▶ What you are asked to do: Word for word, please copy the line containing "148 27 23141" and all lines after it in the entries below, and only those, leaving every picture out.

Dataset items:
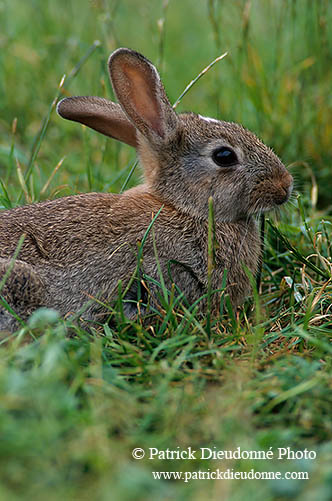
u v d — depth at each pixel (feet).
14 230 29.96
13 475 19.45
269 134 47.26
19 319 27.02
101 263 30.07
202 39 64.95
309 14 53.72
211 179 33.06
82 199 31.78
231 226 33.24
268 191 33.47
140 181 37.47
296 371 24.80
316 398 23.93
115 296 30.19
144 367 24.99
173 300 30.09
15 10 64.03
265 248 36.29
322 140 46.50
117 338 28.53
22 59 54.44
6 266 28.27
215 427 22.36
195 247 31.71
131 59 32.60
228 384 24.30
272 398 24.12
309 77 48.83
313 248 35.32
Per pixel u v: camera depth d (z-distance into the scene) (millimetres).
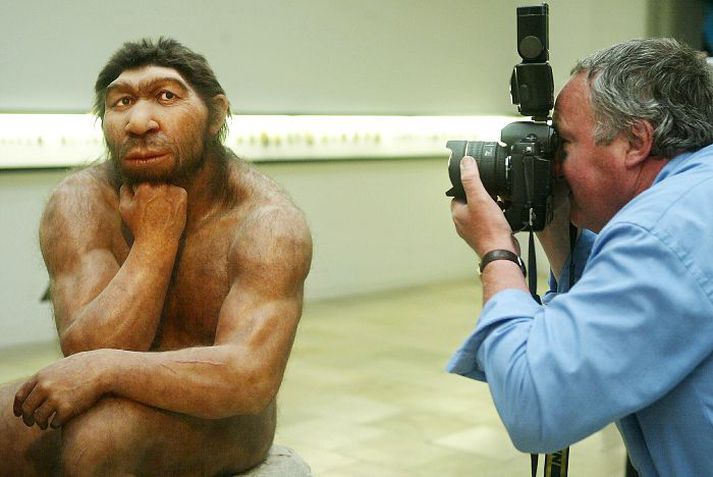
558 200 1729
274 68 6523
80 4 5430
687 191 1412
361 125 7164
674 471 1455
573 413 1381
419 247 7855
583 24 8031
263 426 1790
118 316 1599
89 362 1512
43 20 5293
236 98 6309
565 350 1392
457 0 7848
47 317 5492
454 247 8188
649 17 7512
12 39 5180
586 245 1915
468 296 7320
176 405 1539
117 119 1657
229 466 1738
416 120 7598
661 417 1454
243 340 1598
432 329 6027
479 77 8172
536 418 1406
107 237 1747
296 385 4637
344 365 5043
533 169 1632
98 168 1822
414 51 7551
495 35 8258
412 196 7750
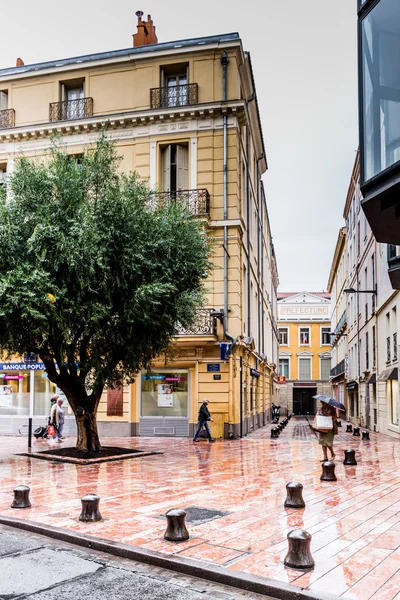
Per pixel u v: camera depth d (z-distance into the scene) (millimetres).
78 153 21406
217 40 20578
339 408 13305
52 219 13125
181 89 21016
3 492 9398
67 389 14562
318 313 64438
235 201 20203
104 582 5211
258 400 29281
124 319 13719
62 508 8070
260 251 30688
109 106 21453
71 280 13195
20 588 5023
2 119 22281
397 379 21547
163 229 14102
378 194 9250
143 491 9453
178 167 20938
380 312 25656
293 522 7215
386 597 4680
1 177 22375
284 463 13234
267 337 37062
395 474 11492
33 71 22156
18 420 21516
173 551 5930
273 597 4891
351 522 7227
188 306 14695
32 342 13750
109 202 13586
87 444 14453
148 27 23141
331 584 4969
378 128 9273
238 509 7992
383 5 9227
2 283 12055
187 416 19906
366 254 30266
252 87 23047
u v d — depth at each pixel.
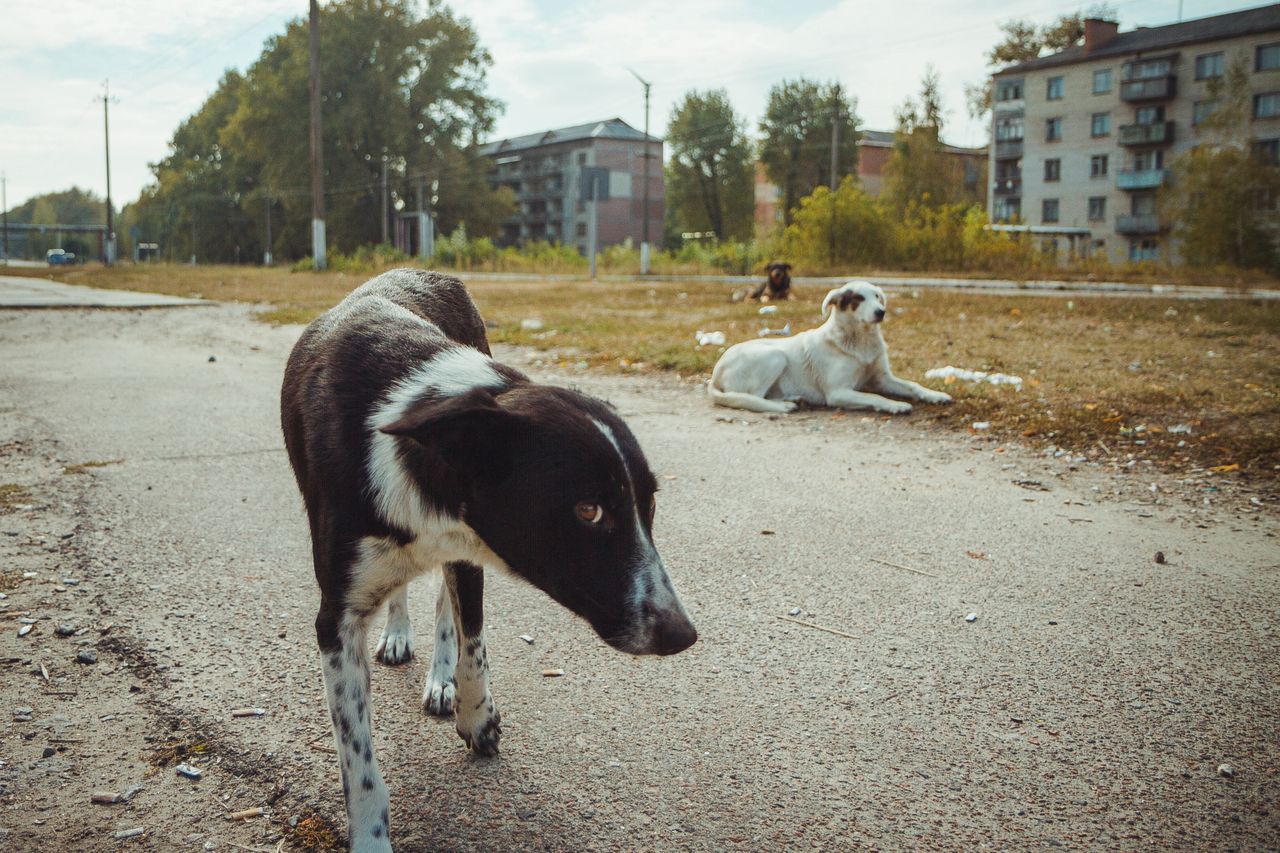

▶ Output for this exercise:
148 27 23141
331 584 4969
378 128 9273
238 509 7992
383 5 9227
2 283 12055
187 416 19906
366 254 30266
252 87 23047
u v d — depth at each pixel.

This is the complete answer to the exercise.